• **WORK INSTRUCTION**:
This exercise calls for every line of the listing below that contains the word "output".

• **SUPPLIED INFORMATION**:
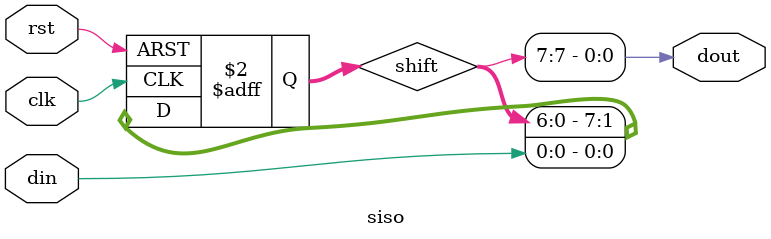
<source format=v>
module siso(input clk, input rst, input din, output dout);
    reg [7:0] shift;
    always @(posedge clk or posedge rst)
        if (rst) shift <= 8'b0;
        else shift <= {shift[6:0], din};
    assign dout = shift[7];
endmodule

</source>
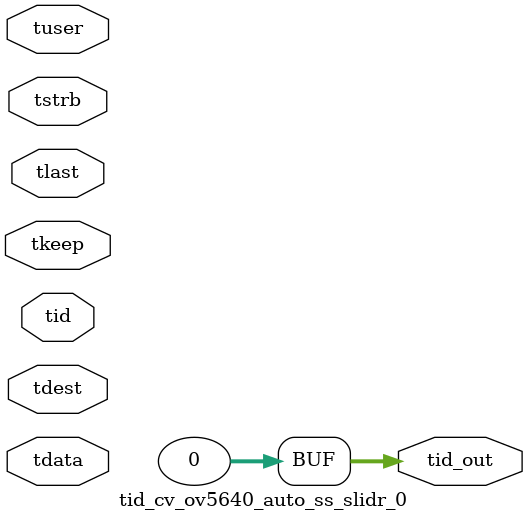
<source format=v>


`timescale 1ps/1ps

module tid_cv_ov5640_auto_ss_slidr_0 #
(
parameter C_S_AXIS_TID_WIDTH   = 1,
parameter C_S_AXIS_TUSER_WIDTH = 0,
parameter C_S_AXIS_TDATA_WIDTH = 0,
parameter C_S_AXIS_TDEST_WIDTH = 0,
parameter C_M_AXIS_TID_WIDTH   = 32
)
(
input  [(C_S_AXIS_TID_WIDTH   == 0 ? 1 : C_S_AXIS_TID_WIDTH)-1:0       ] tid,
input  [(C_S_AXIS_TDATA_WIDTH == 0 ? 1 : C_S_AXIS_TDATA_WIDTH)-1:0     ] tdata,
input  [(C_S_AXIS_TUSER_WIDTH == 0 ? 1 : C_S_AXIS_TUSER_WIDTH)-1:0     ] tuser,
input  [(C_S_AXIS_TDEST_WIDTH == 0 ? 1 : C_S_AXIS_TDEST_WIDTH)-1:0     ] tdest,
input  [(C_S_AXIS_TDATA_WIDTH/8)-1:0 ] tkeep,
input  [(C_S_AXIS_TDATA_WIDTH/8)-1:0 ] tstrb,
input                                                                    tlast,
output [(C_M_AXIS_TID_WIDTH   == 0 ? 1 : C_M_AXIS_TID_WIDTH)-1:0       ] tid_out
);

assign tid_out = {1'b0};

endmodule


</source>
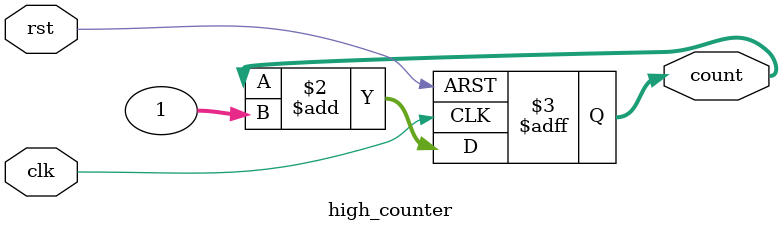
<source format=v>
/*
 * high_counter.v: Counts all highs in the input signal since the last release of the rst signal.
 * author: Till Mahlburg
 * year: 2019
 * organization: Universität Leipzig
 * license: ISC
 *
 */

module high_counter (
	input	clk,
	input 	rst,

	output reg [31:0] count);

	always @(posedge rst or posedge clk) begin
		if (rst) begin
			count <= 0;
		end else begin
			count <= count + 1;
		end
	end
	`ifdef COCOTB_SIM
		initial begin
			$dumpfile("high_counter.vcd");
			$dumpvars(0, high_counter);
			#1;
		end
	`endif
endmodule


</source>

• **RESPONSE AREA**:
module siso(input clk, input rst, input din, output dout);
output [(C_M_AXIS_TID_WIDTH   == 0 ? 1 : C_M_AXIS_TID_WIDTH)-1:0       ] tid_out
	output reg [31:0] count);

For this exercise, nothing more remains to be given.